The request: Quote the lines below word for word, omitting the pictures from your answer.

Entries provided:
□ □ □ □
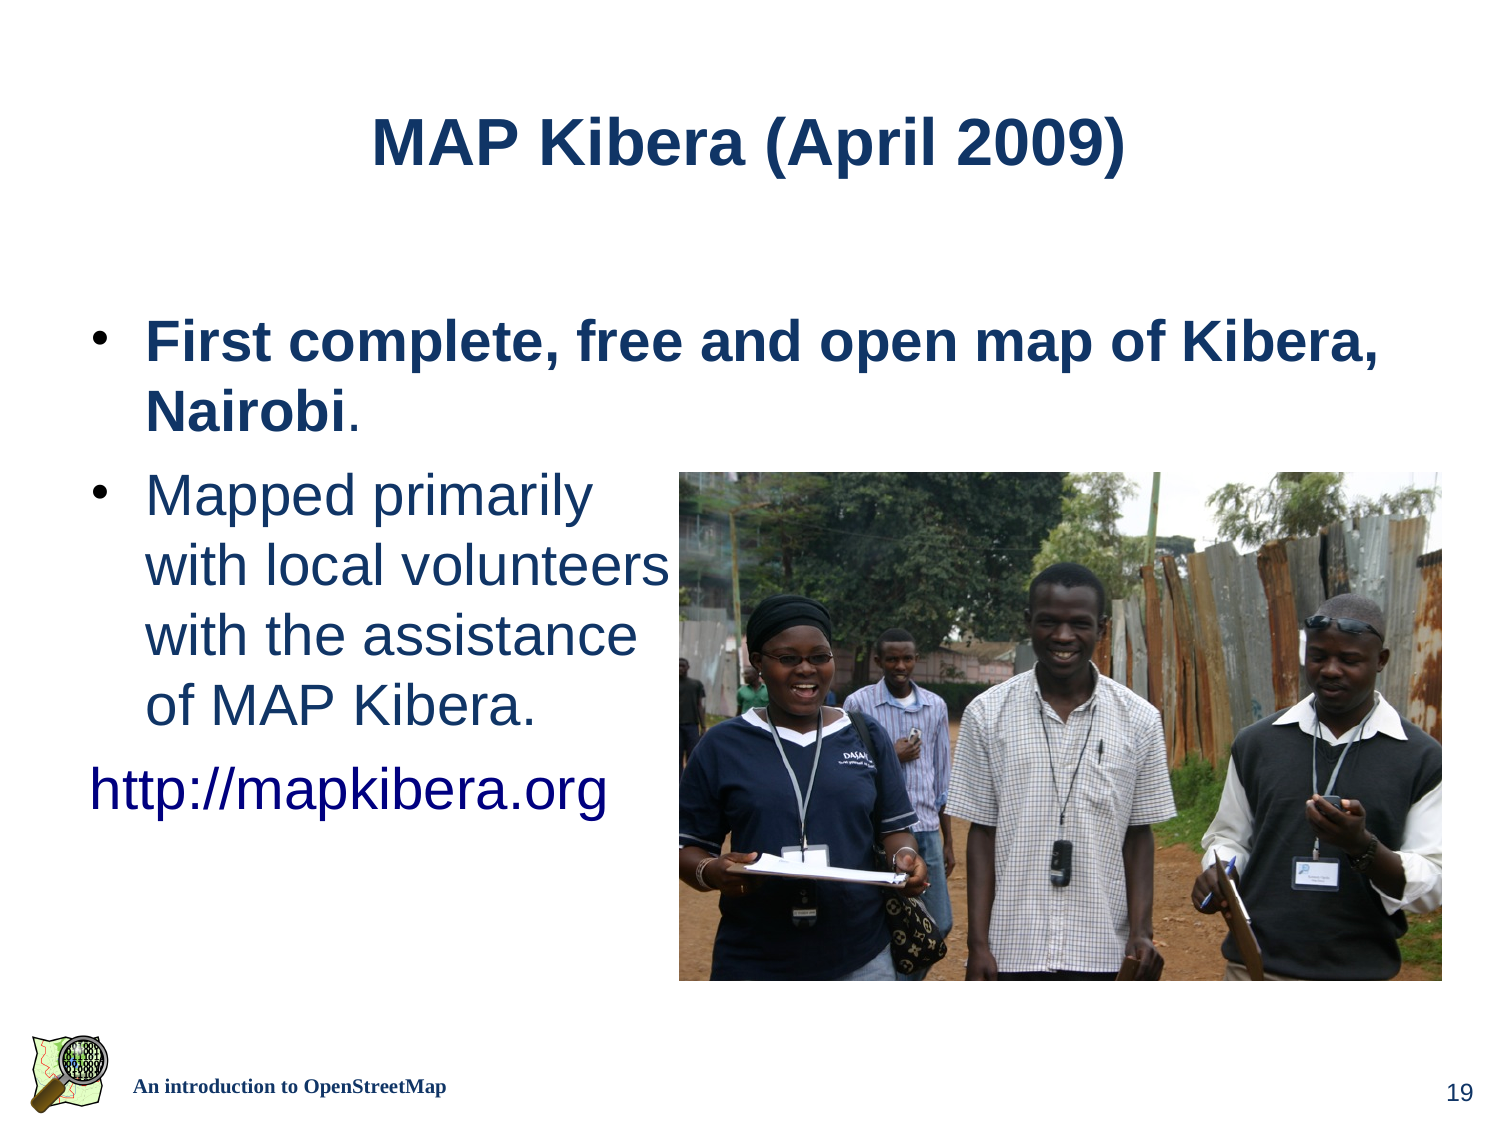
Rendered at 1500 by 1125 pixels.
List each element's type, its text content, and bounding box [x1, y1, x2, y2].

picture [679, 472, 1442, 981]
list First complete, free and open map of Kibera, Nairobi. Mapped primarily with local volunteers with the assistance of MAP Kibera. http://mapkibera.org [74, 295, 1447, 1038]
picture [29, 1033, 110, 1114]
title MAP Kibera (April 2009) [74, 44, 1425, 233]
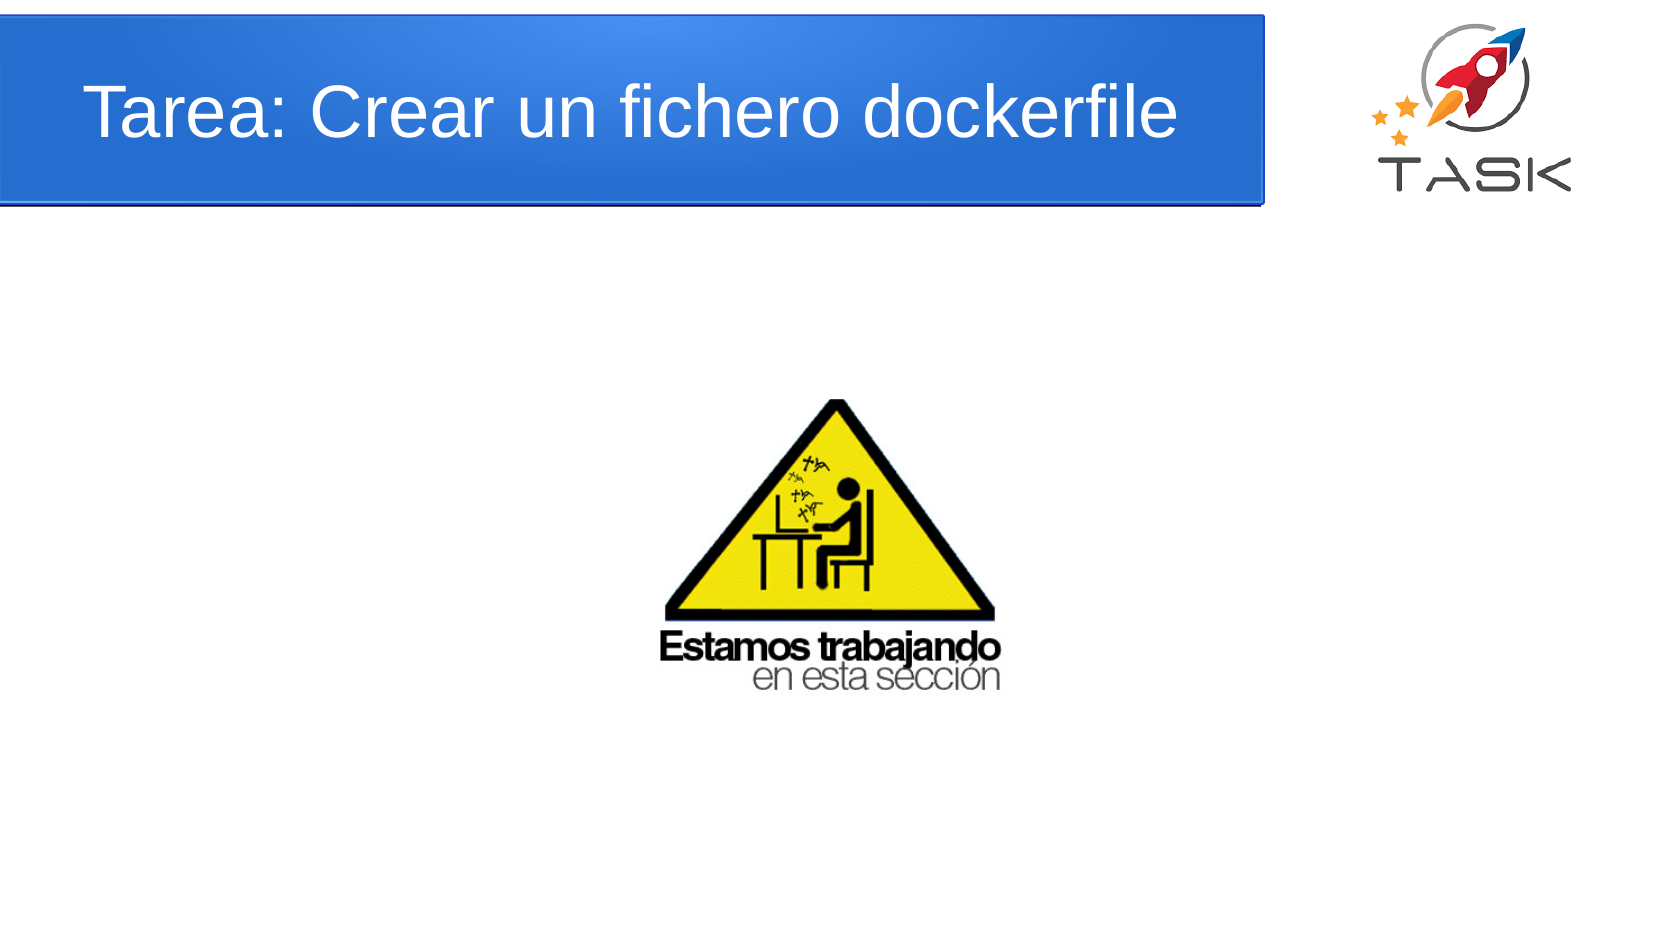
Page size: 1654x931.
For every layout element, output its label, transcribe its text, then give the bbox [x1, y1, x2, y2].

picture [637, 399, 1013, 709]
picture [1358, 11, 1583, 205]
title Tarea: Crear un fichero dockerfile [82, 35, 1235, 189]
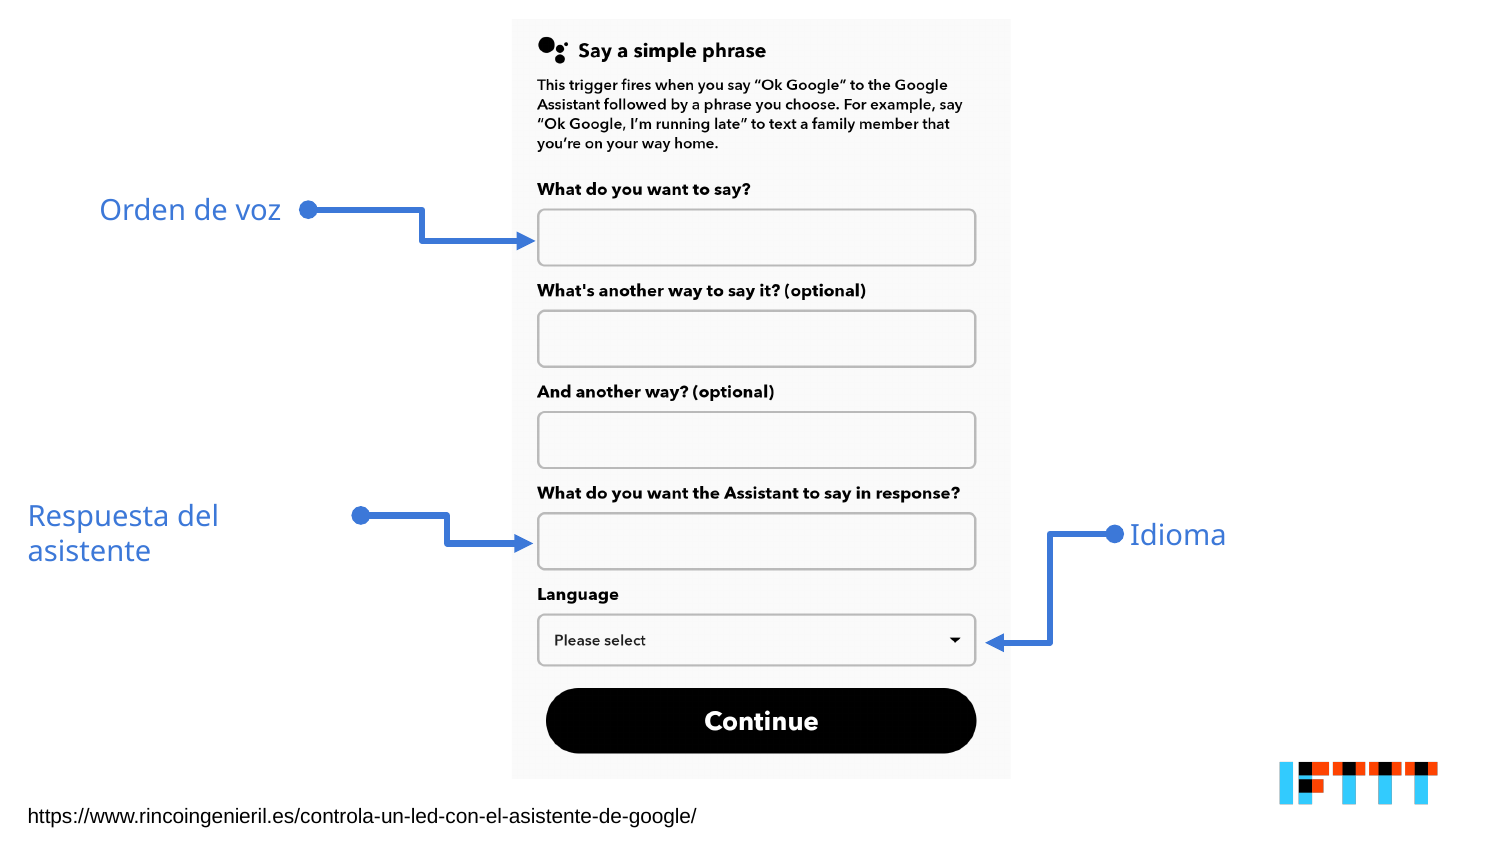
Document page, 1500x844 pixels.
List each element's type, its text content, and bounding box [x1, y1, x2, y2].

picture [511, 19, 1011, 779]
text_box Idioma [1114, 500, 1464, 567]
text_box Orden de voz [84, 176, 309, 243]
text_box Respuesta del asistente [12, 482, 361, 549]
picture [1253, 735, 1464, 831]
□ □ □ □
Full solution:
Rendered at 1500 by 1125 pixels.
List each element's type, its text content, and bounding box [x1, y1, x2, y2].

picture [679, 472, 1442, 981]
list First complete, free and open map of Kibera, Nairobi. Mapped primarily with local volunteers with the assistance of MAP Kibera. http://mapkibera.org [74, 295, 1447, 1038]
picture [29, 1033, 110, 1114]
title MAP Kibera (April 2009) [74, 44, 1425, 233]
Page size: 1654x931.
For every layout element, output its label, transcribe its text, then give the bbox [x1, y1, x2, y2].

picture [637, 399, 1013, 709]
picture [1358, 11, 1583, 205]
title Tarea: Crear un fichero dockerfile [82, 35, 1235, 189]
Document page, 1500x844 pixels.
List each element's type, its text content, and bounding box [x1, y1, x2, y2].

picture [511, 19, 1011, 779]
text_box Idioma [1114, 500, 1464, 567]
text_box Orden de voz [84, 176, 309, 243]
text_box Respuesta del asistente [12, 482, 361, 549]
picture [1253, 735, 1464, 831]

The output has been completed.